29 entry daha
  • aronofsky parayı çok bulmuş olacak ki efekt manyağı -amiyane- yapmış filmi . bakınız, öyle filmler vardır ki bergman olsun kieslowski ya da tarkovsky olsun, bir buket çiçek ile ya da ufacık bir fare ile hayat ağacını ya da ölümsüzlük özlemi ya da ölümü ve sonrasını sembolize ederler, 3 kuruş parayla . çünki ne derler , para yaratıcılığı öldürür. ne kadar da doğrudur bu laf bu filmde gördüğümüz üzre. para, o güzelim yaratıcılığı efektler ile "boya"mış, boyalı bebeklere dönmüş film . güzel bi kızın çılgınca makyaj yapması gibi , ya da çok sevdiğim terrier cinsi köpeklere patik, kazak ve toka üçlüsü gibi kıyafetler giydiren diktirenler gibi..

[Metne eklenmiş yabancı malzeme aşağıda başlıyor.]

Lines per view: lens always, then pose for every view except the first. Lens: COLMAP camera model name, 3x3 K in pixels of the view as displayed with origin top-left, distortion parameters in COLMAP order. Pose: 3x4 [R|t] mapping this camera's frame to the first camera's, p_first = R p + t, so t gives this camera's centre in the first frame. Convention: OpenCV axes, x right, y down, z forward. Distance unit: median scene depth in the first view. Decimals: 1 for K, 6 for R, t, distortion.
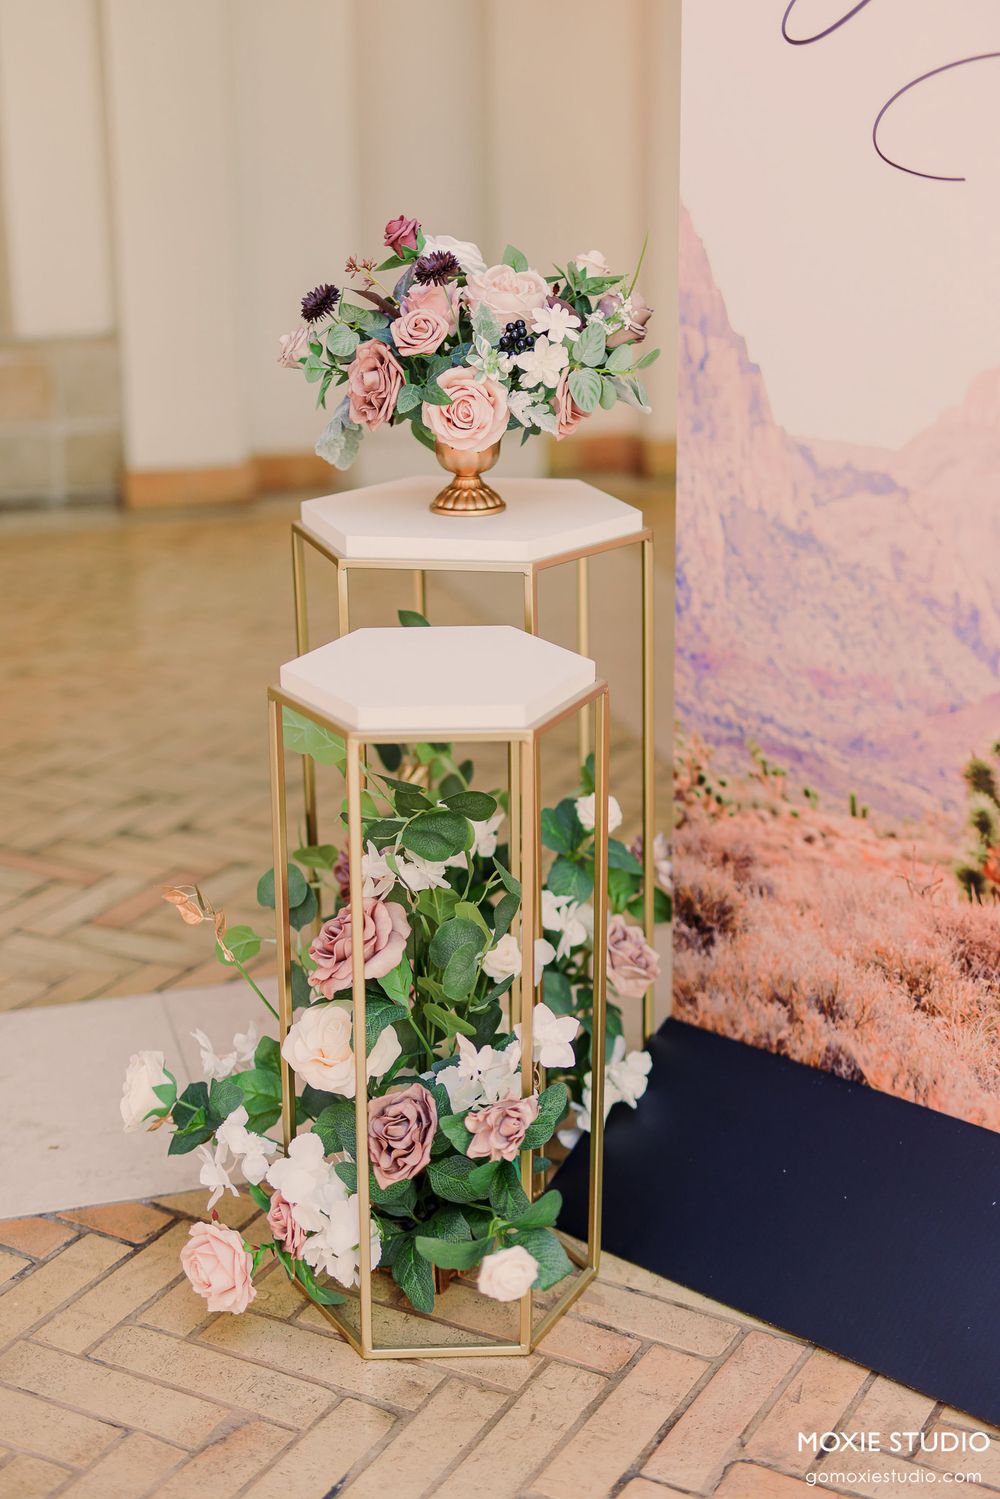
lens RADIAL K [[2118.3, 0, 492.3], [0, 2118.3, 729.6], [0, 0, 1]] dist [0.016898, -0.080282]
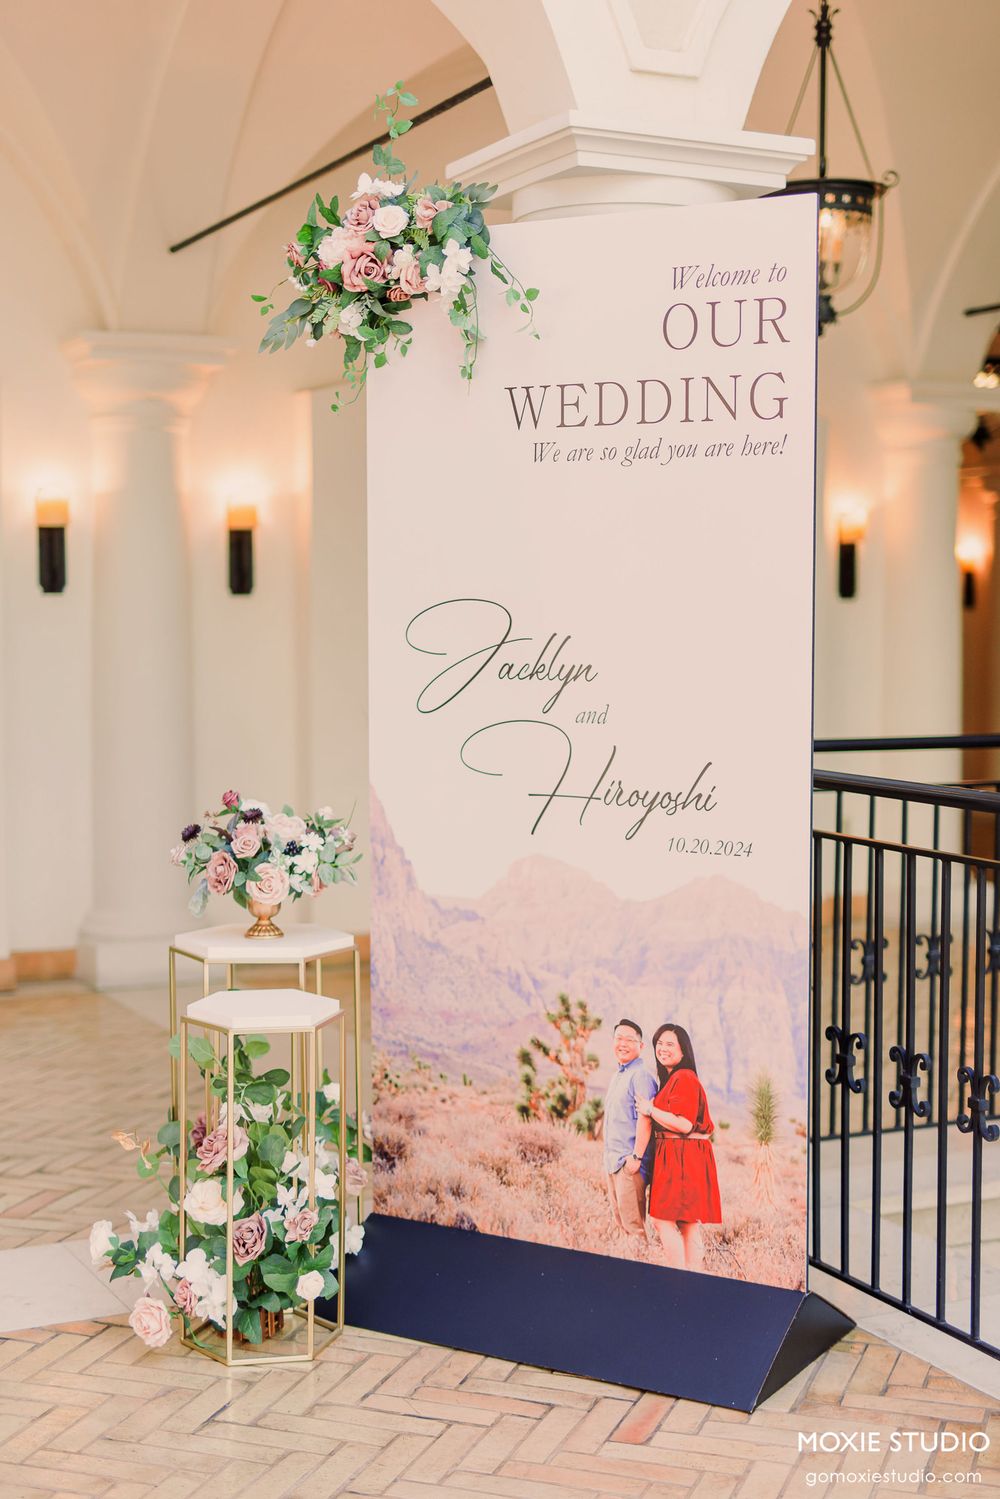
lens RADIAL K [[2118.3, 0, 492.3], [0, 2118.3, 729.6], [0, 0, 1]] dist [0.016898, -0.080282]
pose [[0.983534, 0.000800, 0.180722, -0.164846], [0.044262, 0.968469, -0.245171, 0.208305], [-0.175220, 0.249133, 0.952487, -0.985485]]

    film yıllardır yüzyıllardır işlenegelen ölümsüz aşk, kavuşamama, özlem gibi temalar işlemiyor mu .. zaten edebi ve görsel açıdan alışılagelmiş bi temayı daha hap gibi yapıp "şiir"leştirmek yerine, aronofsky az önce bahsettiğim gibi "takıntılı" davranmış, parayı çok bulmuş , abartmış, üzerindeki başarı baskısıyla ezilmiş ve bu tür şaşaa lı bir film yapmıştır maalesef. bazı yönetmenlere şaşaa bol geliyor .. anlayıp anlamamakla ilgisi yok bunun, baya bi kör göze parmak zaten .. hele en başta uzay boşluğunda budist keşiş siluetinin yaptığı rahatlatıcı hareketleri görünce dedim bu aronofsky de popüler doğu mistisizmi fıtınasına kaptırmış kendini . batının köküne kıran girmiş gibi doğu felsefesini de "bol" bulmuş gibiydi aronofsky. hollywood olmasından mütevellit herkesin ne anlatmak istediğini muhakkak anlaması için didinmişti sanki ..

    filmin tüm tortularını ki bana göre baya var, atarsak bi yana , 3 aşamadan da çıkarmamız gereken ölümün ötesine geçmektense ölümü kabullenmek gerektiği gibi sanki .. ama bir defa izleyerek sonuçlara ulaşmak zor (diğer filmleriyle ortak noktası) bir kez daha izlemek, hatta belki de daha çok iyicene hazmedilesi bi film the fountain.